Cartesian product. Reversion is for compatibility with R.
"""
product = list(itertools.product(*reversed(itrs)))
return [[x[i] for x in product] for i in range(len(itrs))][::-1]
Just use list comprehensions:
>>> [(x, y) for x in range(5) for y in range(5)]
[(0, 0), (0, 1), (0, 2), (0, 3), (0, 4), (1, 0), (1, 1), (1, 2), (1, 3), (1, 4), (2, 0), (2, 1), (2, 2), (2, 3), (2, 4), (3, 0), (3, 1), (3, 2), (3, 3), (3, 4), (4, 0), (4, 1), (4, 2), (4, 3), (4, 4)]
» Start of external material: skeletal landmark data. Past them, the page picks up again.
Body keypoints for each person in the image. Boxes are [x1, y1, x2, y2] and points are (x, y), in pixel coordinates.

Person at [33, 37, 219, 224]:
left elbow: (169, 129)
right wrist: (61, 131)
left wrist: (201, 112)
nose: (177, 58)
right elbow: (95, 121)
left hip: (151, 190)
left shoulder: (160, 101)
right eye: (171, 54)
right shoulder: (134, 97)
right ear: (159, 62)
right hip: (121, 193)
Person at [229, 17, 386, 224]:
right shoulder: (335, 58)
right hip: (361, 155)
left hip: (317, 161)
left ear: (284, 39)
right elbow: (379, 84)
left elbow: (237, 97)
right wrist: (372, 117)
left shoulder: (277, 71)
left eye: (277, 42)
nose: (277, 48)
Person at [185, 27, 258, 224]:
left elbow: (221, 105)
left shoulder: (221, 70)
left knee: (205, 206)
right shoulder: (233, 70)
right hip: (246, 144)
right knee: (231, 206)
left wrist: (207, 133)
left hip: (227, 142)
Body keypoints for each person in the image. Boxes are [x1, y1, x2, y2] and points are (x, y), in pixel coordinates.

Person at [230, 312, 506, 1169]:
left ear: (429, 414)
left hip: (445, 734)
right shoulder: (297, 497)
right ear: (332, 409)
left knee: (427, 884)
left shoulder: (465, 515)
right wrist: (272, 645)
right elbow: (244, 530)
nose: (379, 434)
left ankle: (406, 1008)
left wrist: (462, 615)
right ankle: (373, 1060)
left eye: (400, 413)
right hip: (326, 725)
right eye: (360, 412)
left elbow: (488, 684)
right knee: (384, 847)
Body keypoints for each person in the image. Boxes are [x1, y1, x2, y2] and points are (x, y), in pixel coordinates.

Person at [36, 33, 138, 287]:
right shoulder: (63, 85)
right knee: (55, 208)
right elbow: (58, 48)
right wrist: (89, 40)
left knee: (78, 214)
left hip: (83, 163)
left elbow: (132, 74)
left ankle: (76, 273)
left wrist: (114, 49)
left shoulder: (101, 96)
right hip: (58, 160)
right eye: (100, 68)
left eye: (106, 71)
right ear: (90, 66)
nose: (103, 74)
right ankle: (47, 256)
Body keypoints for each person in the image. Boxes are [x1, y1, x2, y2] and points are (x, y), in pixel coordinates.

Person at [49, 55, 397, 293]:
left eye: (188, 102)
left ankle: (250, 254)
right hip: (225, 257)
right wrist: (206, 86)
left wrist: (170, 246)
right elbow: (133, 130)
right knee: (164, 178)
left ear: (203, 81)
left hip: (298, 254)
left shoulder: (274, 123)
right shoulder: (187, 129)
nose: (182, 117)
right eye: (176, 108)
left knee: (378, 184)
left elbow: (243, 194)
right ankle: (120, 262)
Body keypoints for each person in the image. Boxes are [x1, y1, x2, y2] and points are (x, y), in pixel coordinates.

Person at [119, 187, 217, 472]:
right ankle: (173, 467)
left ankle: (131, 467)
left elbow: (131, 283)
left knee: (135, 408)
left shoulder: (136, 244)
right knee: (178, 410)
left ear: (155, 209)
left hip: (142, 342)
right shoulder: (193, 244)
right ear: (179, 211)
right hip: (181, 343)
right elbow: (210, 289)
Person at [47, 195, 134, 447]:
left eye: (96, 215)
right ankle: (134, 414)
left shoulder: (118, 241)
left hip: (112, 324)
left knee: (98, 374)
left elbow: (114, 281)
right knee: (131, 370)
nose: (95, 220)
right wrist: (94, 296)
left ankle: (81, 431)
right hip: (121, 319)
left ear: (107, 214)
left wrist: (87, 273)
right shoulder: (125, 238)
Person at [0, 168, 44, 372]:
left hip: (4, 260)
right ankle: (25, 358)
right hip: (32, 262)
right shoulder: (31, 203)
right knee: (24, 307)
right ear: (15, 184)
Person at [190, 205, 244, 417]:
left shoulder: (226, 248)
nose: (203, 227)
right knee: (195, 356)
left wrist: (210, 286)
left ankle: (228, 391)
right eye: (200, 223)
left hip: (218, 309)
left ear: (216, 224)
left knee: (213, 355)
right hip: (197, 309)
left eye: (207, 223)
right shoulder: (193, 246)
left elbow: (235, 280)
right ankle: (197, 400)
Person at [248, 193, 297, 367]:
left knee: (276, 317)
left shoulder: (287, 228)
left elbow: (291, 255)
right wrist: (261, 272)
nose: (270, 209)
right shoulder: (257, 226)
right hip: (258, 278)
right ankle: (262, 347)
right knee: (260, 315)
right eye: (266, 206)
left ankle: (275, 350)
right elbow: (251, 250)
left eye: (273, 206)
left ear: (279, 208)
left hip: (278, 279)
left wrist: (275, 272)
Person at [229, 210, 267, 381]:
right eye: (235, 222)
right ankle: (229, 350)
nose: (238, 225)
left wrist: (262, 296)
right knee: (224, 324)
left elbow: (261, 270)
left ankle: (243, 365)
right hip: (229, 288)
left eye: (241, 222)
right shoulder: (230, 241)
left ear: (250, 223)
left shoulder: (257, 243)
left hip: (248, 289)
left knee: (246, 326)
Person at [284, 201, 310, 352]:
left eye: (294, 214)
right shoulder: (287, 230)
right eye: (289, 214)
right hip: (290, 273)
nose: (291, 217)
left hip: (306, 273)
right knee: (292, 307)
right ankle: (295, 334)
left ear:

convert to numpy array if desired:
>>> import numpy as np
>>> x = np.array([(x, y) for x in range(5) for y in range(5)])
>>> x.shape
(25, 2)
I have tested for up to 10000 x 10000 and performance of python is comparable to that of expand.grid in R. Using a tuple (x, y) is about 40% faster than using a list [x, y] in the comprehension.
OR...Around 3x faster with np.meshgrid and much less memory intensive.
%timeit np.array(np.meshgrid(range(10000), range(10000))).reshape(2, 100000000).T
1 loops, best of 3: 736 ms per loop
in R:
> system.time(expand.grid(1:10000, 1:10000))
user system elapsed
1.991 0.416 2.424
Keep in mind that R has 1-based arrays whereas Python is 0-based.